While guidance and commentary regarding the PPP continue to come from the Small Business Association (SBA) as well as the securities regulators, we wanted to share information on three issues affecting our industry.
Good Faith Certification and Safe Harbor
The SBA has expanded on the good faith certification language that was part of the PPP application by stating that both public and private borrowers must make a certification in good faith, taking into account their current business activity and their ability to access other sources of liquidity sufficient to support their ongoing operations in a manner that is not significantly detrimental to the business.” Borrowers who may have subsequently concluded that they do not “need” a PPP loan may return funds to the SBA by the extended Safe Harbor Deadline of May 14 and will be determined by the SBA to have made the certification in good faith. Additional guidance on how borrowers should make this determination has not yet been issued but is expected before May 14.
Disclosure clarification from FINRA for Registered Representatives
FINRA issued guidance that no disclosure on the Form U4, Question 14K, is required if the loan is forgiven consistent with the original terms of the loan.

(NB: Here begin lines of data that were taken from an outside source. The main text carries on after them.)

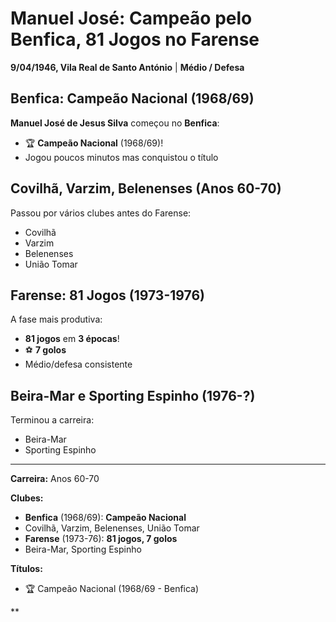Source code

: # Manuel José: Campeão pelo Benfica, 81 Jogos no Farense

**9/04/1946, Vila Real de Santo António** | **Médio / Defesa**

## Benfica: Campeão Nacional (1968/69)

**Manuel José de Jesus Silva** começou no **Benfica**:
- 🏆 **Campeão Nacional** (1968/69)!
- Jogou poucos minutos mas conquistou o título

## Covilhã, Varzim, Belenenses (Anos 60-70)

Passou por vários clubes antes do Farense:
- Covilhã
- Varzim
- Belenenses
- União Tomar

## Farense: 81 Jogos (1973-1976)

A fase mais produtiva:
- **81 jogos** em **3 épocas**!
- ⚽ **7 golos**
- Médio/defesa consistente

## Beira-Mar e Sporting Espinho (1976-?)

Terminou a carreira:
- Beira-Mar
- Sporting Espinho

---

**Carreira:** Anos 60-70

**Clubes:**
- **Benfica** (1968/69): **Campeão Nacional**
- Covilhã, Varzim, Belenenses, União Tomar
- **Farense** (1973-76): **81 jogos, 7 golos**
- Beira-Mar, Sporting Espinho

**Títulos:**
- 🏆 Campeão Nacional (1968/69 - Benfica)

**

In other words, there would be no “compromise” with a creditor.
Disclosure clarification from SEC for Registered Investment Advisors
If you received PPP funds and you are the principal or owner of a separately registered investment adviser, we encourage you to consult with your consultant and/or legal counsel regarding disclosure in your Form ADV.
The SEC has issued less clear guidance through its FAQ that disclosure of receipt of funds would be disclosable in the ADV Part 2A Disclosure Brochure. Investment advisers are required to provide full and fair disclosure of all material facts related to the advisory relationship. If the investment adviser firm is experiencing conditions “that are reasonably likely to impair its ability to meet contractual commitments to its clients,” then receipt of the loans would be disclosed in response to Item 18 (Financial Condition) of Part 2A or in Appendix 1. The response in the FAQ also indicates that if the funds were needed to pay salaries of the employees who are primarily responsible for performing advisory functions for clients, then it would be disclosable. It is necessary when answering those questions to keep in mind the purpose of the PPP.
This disclosure is made at the investment adviser level, not the investment adviser representative level.
The Financial Services Institute (FSI) has requested that the SEC provide some clarity related to disclosure of the PPP since its view differs from that of FINRA. The SEC has not yet responded.
A recent article in Financial Advisor underscores considerations for those who receive the funds, including:
- Ability to certify in good faith that the PPP loan was necessary to withstand current economic uncertainty and to support the ongoing operations;
- Potential for scrutiny by the federal government or the public; and
- Potential adverse impact of the ADV disclosure on revenues or client relationships.
We will continue to monitor for new information from the regulators and FSI and will share that information when it is available.